Did they get a copy of Uber's $100 dollar plus discrepancies yet? Because that's just pebbles in comparison.

Has Uber lost this lawsuit yet?


----------



## heynow321 (Sep 3, 2015)

Leo1983 said:


> But highly illegal.


No it's not


----------



## dkhoser (Mar 21, 2018)

heynow321 said:


> No it's not


yes it is & if you dont think on top of all the things theyve already been found guilty of & still doing that they're not skimming off millions a rides a day a mile here, a minute there, short a toll like an old vegas casino you on the payroll or extremely naive & delusional

these "people" actually pay human adults in 2018 $2 after gas for minimum trips & 1965-1985 cab rates

they call .01 or A PENNY "premium" lmao foh

thats also illegal but its an app so i guess thats the loophole


----------



## SEAL Team 5 (Dec 19, 2015)

uberdriverfornow said:


> seal team and mista making an appearance in this thread defending Lyft and Uber in 3, 2, 1 ........

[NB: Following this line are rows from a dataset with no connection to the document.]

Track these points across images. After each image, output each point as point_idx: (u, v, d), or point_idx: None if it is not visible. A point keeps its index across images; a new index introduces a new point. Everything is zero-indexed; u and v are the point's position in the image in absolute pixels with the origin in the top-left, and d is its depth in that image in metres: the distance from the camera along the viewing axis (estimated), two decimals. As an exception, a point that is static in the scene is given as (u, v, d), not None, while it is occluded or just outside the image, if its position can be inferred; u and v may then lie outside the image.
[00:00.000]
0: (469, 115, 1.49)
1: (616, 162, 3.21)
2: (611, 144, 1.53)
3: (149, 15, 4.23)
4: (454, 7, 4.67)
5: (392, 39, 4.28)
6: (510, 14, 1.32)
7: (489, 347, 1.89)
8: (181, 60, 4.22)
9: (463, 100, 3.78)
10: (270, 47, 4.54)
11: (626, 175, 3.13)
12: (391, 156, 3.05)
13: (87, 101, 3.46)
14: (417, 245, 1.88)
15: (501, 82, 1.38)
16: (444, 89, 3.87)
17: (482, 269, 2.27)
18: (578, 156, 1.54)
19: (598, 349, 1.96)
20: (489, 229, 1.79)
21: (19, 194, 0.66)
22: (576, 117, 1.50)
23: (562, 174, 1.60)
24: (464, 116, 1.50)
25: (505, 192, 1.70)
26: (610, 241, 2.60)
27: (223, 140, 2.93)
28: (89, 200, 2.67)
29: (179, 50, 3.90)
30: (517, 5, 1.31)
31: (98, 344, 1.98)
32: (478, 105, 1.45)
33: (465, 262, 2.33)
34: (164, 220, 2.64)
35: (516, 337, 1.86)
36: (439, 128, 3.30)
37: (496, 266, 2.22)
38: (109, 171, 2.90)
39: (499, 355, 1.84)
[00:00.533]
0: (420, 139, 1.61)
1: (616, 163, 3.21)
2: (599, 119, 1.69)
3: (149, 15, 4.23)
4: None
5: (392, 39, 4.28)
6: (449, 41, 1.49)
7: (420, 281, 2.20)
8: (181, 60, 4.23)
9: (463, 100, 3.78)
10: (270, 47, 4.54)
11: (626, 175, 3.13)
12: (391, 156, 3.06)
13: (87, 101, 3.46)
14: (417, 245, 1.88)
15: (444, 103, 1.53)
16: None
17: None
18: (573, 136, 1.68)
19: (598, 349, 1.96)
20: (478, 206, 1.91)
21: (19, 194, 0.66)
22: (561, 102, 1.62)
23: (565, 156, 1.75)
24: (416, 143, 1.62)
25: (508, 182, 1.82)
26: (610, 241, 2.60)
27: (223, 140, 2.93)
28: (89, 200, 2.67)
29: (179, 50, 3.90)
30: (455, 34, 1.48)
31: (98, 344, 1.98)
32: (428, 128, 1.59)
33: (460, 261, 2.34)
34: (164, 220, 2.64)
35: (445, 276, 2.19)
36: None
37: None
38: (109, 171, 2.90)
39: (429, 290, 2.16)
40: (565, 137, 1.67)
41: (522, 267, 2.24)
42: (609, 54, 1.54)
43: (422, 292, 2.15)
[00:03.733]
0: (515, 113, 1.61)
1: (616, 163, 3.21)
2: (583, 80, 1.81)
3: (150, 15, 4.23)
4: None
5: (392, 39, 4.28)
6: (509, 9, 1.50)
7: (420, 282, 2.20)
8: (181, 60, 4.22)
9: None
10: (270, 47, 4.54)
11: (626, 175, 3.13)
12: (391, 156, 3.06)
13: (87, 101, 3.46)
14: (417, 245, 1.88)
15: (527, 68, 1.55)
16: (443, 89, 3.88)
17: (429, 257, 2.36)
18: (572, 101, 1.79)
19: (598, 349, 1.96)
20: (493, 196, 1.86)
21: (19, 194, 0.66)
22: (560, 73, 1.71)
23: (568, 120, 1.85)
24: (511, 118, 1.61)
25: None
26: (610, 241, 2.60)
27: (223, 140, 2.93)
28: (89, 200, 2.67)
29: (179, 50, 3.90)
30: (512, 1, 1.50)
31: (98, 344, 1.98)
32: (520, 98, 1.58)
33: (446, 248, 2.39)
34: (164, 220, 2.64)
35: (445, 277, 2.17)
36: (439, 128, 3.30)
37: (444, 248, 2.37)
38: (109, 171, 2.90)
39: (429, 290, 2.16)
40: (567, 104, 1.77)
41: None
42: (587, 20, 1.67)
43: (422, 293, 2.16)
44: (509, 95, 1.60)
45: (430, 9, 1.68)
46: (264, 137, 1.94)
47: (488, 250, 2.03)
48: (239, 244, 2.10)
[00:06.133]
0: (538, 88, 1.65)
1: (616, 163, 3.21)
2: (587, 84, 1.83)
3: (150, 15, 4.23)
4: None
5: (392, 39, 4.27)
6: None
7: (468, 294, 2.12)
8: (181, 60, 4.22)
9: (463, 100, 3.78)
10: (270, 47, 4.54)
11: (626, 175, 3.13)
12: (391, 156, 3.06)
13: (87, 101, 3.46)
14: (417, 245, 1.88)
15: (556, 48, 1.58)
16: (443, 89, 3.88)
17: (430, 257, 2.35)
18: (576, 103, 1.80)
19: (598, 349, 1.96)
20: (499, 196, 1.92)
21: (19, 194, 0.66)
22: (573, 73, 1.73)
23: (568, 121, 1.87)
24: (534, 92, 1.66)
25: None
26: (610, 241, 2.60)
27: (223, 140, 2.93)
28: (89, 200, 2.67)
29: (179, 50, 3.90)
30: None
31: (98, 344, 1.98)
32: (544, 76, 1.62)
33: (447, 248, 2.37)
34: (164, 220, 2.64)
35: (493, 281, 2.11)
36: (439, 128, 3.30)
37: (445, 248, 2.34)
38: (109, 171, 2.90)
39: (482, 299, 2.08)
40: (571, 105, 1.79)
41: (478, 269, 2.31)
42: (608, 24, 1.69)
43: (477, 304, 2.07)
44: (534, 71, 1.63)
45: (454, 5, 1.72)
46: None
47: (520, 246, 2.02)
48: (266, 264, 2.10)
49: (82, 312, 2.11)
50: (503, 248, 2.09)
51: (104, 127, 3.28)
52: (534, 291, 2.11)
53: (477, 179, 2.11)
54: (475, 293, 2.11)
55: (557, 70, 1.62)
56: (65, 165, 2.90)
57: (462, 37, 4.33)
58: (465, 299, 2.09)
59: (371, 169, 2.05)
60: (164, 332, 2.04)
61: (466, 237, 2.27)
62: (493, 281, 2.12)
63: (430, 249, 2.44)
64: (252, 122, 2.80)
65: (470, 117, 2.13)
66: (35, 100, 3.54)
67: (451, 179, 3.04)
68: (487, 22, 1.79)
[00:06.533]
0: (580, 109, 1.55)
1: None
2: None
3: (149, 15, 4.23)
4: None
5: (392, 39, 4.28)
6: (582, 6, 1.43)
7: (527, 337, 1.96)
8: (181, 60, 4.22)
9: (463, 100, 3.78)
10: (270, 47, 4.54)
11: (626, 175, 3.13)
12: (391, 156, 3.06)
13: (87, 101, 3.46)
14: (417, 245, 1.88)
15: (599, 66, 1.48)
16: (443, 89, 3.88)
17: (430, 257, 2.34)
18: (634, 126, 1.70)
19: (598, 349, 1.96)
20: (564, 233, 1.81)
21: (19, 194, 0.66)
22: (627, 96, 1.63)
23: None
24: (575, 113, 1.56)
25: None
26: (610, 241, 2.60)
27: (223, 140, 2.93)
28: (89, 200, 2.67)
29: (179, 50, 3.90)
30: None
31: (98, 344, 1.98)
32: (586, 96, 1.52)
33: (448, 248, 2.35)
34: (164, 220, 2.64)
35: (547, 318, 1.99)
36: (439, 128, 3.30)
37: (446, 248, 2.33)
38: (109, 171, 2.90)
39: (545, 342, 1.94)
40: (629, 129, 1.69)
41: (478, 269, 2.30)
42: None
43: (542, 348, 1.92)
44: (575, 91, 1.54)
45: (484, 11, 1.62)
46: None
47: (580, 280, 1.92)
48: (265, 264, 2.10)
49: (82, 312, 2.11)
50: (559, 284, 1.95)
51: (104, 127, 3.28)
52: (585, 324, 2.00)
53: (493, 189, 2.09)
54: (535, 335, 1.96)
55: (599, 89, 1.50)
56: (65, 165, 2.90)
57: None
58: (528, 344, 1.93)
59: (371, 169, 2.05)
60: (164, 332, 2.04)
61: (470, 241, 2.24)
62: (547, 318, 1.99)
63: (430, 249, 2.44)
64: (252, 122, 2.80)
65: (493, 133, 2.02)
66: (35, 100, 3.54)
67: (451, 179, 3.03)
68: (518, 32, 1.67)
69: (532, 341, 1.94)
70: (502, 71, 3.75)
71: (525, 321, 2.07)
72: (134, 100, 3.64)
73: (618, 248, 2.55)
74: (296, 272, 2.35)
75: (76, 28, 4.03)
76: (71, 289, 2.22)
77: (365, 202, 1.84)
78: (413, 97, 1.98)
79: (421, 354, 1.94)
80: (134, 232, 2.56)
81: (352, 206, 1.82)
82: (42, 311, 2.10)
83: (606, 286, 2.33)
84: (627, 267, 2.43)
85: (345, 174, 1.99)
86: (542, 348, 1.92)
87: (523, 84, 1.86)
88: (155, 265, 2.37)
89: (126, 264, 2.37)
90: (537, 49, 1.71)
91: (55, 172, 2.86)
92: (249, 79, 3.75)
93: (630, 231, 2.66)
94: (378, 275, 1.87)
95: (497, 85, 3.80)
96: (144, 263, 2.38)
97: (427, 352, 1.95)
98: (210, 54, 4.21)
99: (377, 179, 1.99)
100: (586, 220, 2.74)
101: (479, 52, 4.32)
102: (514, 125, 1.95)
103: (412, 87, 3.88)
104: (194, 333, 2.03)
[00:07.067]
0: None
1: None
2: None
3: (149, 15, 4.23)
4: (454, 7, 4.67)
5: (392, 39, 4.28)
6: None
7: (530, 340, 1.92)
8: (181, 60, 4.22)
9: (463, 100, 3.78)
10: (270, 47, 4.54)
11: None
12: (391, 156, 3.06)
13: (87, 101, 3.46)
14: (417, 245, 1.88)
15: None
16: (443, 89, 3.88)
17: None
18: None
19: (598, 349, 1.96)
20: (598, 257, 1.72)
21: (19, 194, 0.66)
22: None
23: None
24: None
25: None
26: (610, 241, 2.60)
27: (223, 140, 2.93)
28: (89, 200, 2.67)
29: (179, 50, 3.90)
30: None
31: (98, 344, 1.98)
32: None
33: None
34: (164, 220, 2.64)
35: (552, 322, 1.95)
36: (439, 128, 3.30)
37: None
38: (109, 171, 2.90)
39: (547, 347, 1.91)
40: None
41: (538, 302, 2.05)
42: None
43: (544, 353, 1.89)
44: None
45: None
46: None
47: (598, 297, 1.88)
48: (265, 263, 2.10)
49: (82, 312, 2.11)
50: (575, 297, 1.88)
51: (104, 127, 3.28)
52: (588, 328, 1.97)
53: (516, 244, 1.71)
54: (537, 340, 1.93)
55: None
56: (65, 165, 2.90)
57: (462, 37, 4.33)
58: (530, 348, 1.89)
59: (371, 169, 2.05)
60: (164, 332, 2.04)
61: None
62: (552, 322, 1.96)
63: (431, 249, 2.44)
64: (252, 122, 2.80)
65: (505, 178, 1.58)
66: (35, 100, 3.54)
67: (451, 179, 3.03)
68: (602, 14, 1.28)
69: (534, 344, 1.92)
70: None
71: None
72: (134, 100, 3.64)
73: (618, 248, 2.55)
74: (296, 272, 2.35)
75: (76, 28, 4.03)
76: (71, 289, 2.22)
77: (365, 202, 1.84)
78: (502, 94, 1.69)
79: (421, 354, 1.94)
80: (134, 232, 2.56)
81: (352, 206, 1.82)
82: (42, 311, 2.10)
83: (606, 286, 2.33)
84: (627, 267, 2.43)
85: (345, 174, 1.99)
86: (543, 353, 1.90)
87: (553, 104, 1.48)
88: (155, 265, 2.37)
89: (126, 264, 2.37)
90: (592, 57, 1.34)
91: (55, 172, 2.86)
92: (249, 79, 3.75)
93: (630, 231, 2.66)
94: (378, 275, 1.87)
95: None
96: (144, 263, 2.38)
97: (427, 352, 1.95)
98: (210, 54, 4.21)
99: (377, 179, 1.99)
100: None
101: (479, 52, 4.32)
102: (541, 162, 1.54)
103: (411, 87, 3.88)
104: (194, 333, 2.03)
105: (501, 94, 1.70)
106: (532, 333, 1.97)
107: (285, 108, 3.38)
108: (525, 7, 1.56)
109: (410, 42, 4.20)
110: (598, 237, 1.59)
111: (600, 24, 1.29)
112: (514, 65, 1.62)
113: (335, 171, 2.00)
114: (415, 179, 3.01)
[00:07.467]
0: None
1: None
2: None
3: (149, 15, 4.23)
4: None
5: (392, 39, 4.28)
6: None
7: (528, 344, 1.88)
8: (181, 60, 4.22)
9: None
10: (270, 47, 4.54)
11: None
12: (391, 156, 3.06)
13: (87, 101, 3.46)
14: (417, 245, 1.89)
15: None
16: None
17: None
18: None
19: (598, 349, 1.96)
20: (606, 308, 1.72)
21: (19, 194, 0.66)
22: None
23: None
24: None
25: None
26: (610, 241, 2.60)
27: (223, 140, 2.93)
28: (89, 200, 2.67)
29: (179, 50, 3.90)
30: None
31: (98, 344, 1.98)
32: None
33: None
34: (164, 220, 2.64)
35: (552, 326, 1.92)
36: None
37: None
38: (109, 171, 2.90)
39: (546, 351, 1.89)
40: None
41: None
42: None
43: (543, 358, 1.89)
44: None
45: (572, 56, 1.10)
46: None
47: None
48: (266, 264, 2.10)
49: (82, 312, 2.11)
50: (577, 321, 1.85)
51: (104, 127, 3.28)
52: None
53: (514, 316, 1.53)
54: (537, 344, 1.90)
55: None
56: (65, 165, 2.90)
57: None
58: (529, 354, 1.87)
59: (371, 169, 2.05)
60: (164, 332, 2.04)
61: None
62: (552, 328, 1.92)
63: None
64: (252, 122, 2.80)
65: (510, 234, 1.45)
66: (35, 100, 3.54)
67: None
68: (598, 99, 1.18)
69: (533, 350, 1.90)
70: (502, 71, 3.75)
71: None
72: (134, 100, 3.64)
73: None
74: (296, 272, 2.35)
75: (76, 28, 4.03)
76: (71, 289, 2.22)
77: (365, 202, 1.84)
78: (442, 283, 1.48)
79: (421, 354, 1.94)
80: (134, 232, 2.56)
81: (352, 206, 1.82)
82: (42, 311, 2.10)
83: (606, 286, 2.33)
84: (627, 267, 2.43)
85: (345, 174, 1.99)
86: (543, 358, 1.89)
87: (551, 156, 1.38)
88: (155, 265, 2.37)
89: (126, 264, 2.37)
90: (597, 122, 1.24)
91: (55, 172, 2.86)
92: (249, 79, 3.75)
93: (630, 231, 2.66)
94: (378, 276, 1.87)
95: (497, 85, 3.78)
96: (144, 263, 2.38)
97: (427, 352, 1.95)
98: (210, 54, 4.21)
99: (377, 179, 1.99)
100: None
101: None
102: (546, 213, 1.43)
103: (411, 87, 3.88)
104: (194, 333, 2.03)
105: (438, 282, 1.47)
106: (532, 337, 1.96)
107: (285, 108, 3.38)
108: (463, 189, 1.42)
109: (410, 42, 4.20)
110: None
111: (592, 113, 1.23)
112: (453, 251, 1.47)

Crap, I'm 36 days too late. I was too busy making a killing in Phx/Scottsdale this past month with Spring Training baseball, concerts, tourists and a sunny 75 degree forecast everyday. And I don't defend Uber/Lyft in these situations. I belittle the ignorance of the driver for not knowing what they agreed to with Uber/Lyft.


----------



## Drivincrazy (Feb 14, 2016)

Early sign-up drivers did not agree to two sets of fares, the second of which we are excluded.


----------



## Mista T (Aug 16, 2017)

Kudos to the guy for filing a lawsuit. It won't go anywhere, but I applaud him for his effort! How many people cry "I'm gonna sue!!!" and do nothing?


----------



## Veju (Apr 17, 2017)

Rideshare drivers are not small business owners, they are the owned .


----------